Bounding boxes with keypoints
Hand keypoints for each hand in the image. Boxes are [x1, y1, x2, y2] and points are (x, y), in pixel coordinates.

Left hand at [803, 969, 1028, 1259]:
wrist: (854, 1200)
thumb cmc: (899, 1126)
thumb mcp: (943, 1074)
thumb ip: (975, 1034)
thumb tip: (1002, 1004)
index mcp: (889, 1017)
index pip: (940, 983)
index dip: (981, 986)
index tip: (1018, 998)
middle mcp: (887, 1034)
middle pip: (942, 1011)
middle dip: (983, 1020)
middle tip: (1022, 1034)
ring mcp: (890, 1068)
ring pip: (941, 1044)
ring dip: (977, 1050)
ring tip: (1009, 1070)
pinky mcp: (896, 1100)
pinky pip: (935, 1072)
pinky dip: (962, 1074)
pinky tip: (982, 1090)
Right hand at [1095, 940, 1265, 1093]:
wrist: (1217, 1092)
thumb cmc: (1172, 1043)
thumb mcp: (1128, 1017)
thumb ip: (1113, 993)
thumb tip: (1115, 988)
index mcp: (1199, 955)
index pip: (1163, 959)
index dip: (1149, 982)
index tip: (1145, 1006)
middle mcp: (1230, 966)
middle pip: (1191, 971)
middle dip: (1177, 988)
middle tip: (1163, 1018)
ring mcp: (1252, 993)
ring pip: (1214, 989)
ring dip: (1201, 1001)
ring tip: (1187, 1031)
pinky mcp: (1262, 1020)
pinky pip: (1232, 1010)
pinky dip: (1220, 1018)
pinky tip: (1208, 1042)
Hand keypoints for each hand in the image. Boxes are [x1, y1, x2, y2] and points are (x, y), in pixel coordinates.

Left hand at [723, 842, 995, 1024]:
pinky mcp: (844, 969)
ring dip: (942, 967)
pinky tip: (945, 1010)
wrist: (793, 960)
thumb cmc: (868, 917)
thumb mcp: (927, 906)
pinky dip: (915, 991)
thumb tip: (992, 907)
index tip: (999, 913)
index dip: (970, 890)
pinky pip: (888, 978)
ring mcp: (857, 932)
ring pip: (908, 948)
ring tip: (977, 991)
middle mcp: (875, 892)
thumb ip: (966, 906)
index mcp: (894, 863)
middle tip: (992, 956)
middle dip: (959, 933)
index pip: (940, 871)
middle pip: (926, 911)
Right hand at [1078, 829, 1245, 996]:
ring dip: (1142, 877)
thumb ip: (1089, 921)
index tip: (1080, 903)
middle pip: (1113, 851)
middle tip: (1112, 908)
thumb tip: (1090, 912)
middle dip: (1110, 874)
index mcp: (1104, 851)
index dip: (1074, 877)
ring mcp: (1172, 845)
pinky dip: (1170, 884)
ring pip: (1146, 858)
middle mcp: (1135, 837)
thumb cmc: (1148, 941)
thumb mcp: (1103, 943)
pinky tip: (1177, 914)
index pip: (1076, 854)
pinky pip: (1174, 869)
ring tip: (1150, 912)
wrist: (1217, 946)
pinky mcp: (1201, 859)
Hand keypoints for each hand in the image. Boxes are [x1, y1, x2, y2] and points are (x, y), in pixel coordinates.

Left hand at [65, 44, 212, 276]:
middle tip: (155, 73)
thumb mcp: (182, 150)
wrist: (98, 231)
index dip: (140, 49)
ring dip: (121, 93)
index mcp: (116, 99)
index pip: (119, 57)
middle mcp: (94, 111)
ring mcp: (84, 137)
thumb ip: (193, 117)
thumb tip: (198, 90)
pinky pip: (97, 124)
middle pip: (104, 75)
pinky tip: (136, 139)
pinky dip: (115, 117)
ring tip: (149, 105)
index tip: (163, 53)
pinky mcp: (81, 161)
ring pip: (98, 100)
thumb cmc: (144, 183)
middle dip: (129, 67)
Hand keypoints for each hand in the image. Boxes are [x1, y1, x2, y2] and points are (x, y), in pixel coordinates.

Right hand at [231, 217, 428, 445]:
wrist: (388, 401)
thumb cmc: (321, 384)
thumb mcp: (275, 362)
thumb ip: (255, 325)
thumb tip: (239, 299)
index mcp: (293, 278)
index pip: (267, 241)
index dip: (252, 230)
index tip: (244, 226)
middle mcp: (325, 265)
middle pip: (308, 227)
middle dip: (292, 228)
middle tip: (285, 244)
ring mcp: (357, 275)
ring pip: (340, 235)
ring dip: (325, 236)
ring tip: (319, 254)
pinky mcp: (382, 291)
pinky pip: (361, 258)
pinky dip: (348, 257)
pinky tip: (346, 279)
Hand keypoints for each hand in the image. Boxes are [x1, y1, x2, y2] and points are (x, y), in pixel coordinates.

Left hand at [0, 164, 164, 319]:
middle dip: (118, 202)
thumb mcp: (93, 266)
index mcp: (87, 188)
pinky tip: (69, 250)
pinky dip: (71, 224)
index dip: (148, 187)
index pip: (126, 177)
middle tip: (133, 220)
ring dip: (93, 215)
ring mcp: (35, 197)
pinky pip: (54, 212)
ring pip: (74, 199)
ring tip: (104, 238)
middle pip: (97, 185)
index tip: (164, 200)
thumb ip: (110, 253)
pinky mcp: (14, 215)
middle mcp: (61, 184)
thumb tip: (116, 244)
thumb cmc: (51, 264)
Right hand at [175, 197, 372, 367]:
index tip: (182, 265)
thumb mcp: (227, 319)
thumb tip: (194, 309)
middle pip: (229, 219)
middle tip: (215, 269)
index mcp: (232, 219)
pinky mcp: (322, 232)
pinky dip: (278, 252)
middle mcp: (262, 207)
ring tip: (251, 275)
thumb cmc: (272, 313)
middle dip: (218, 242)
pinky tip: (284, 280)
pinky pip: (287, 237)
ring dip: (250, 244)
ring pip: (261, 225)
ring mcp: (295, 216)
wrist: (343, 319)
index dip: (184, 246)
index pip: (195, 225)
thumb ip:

● What is expected
Each line in the records above with "Left" must be returned.

● Solved exercise
Left hand at [803, 969, 1028, 1259]:
Left hand at [723, 842, 995, 1024]:
Left hand at [65, 44, 212, 276]:
Left hand at [0, 164, 164, 319]:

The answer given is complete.